■ 待完成任务 ■
能否把从含有“### 基础统计（8个）”的那一行起、一直到记录末尾的各行原样重抄一遍？首尾两行都要包括在内。

- - - - -

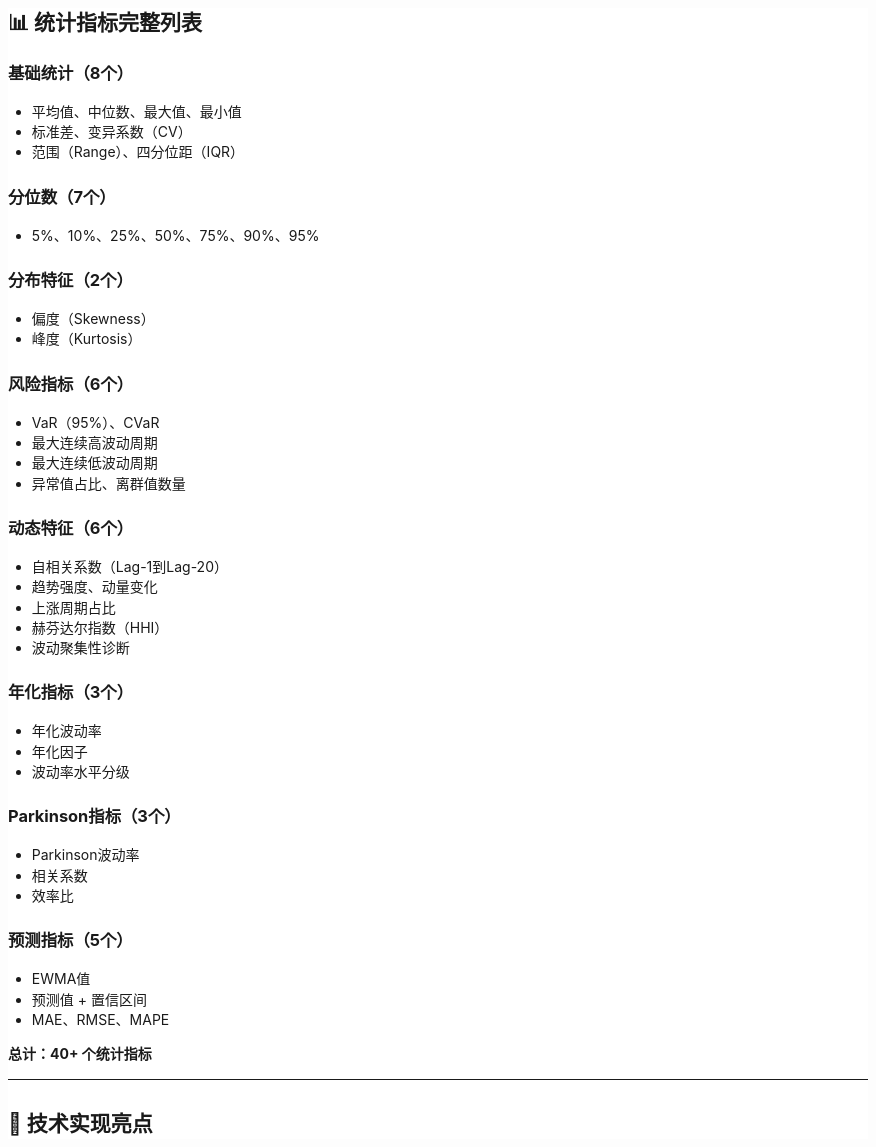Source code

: 
## 📊 统计指标完整列表

### 基础统计（8个）
- 平均值、中位数、最大值、最小值
- 标准差、变异系数（CV）
- 范围（Range）、四分位距（IQR）

### 分位数（7个）
- 5%、10%、25%、50%、75%、90%、95%

### 分布特征（2个）
- 偏度（Skewness）
- 峰度（Kurtosis）

### 风险指标（6个）
- VaR（95%）、CVaR
- 最大连续高波动周期
- 最大连续低波动周期
- 异常值占比、离群值数量

### 动态特征（6个）
- 自相关系数（Lag-1到Lag-20）
- 趋势强度、动量变化
- 上涨周期占比
- 赫芬达尔指数（HHI）
- 波动聚集性诊断

### 年化指标（3个）
- 年化波动率
- 年化因子
- 波动率水平分级

### Parkinson指标（3个）
- Parkinson波动率
- 相关系数
- 效率比

### 预测指标（5个）
- EWMA值
- 预测值 + 置信区间
- MAE、RMSE、MAPE

**总计：40+ 个统计指标**

---

## 🎨 技术实现亮点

- - - - -

■ 答案栏 ■
### 基础统计（8个）
- 平均值、中位数、最大值、最小值
- 标准差、变异系数（CV）
- 范围（Range）、四分位距（IQR）

### 分位数（7个）
- 5%、10%、25%、50%、75%、90%、95%

### 分布特征（2个）
- 偏度（Skewness）
- 峰度（Kurtosis）

### 风险指标（6个）
- VaR（95%）、CVaR
- 最大连续高波动周期
- 最大连续低波动周期
- 异常值占比、离群值数量

### 动态特征（6个）
- 自相关系数（Lag-1到Lag-20）
- 趋势强度、动量变化
- 上涨周期占比
- 赫芬达尔指数（HHI）
- 波动聚集性诊断

### 年化指标（3个）
- 年化波动率
- 年化因子
- 波动率水平分级

### Parkinson指标（3个）
- Parkinson波动率
- 相关系数
- 效率比

### 预测指标（5个）
- EWMA值
- 预测值 + 置信区间
- MAE、RMSE、MAPE

**总计：40+ 个统计指标**

---

## 🎨 技术实现亮点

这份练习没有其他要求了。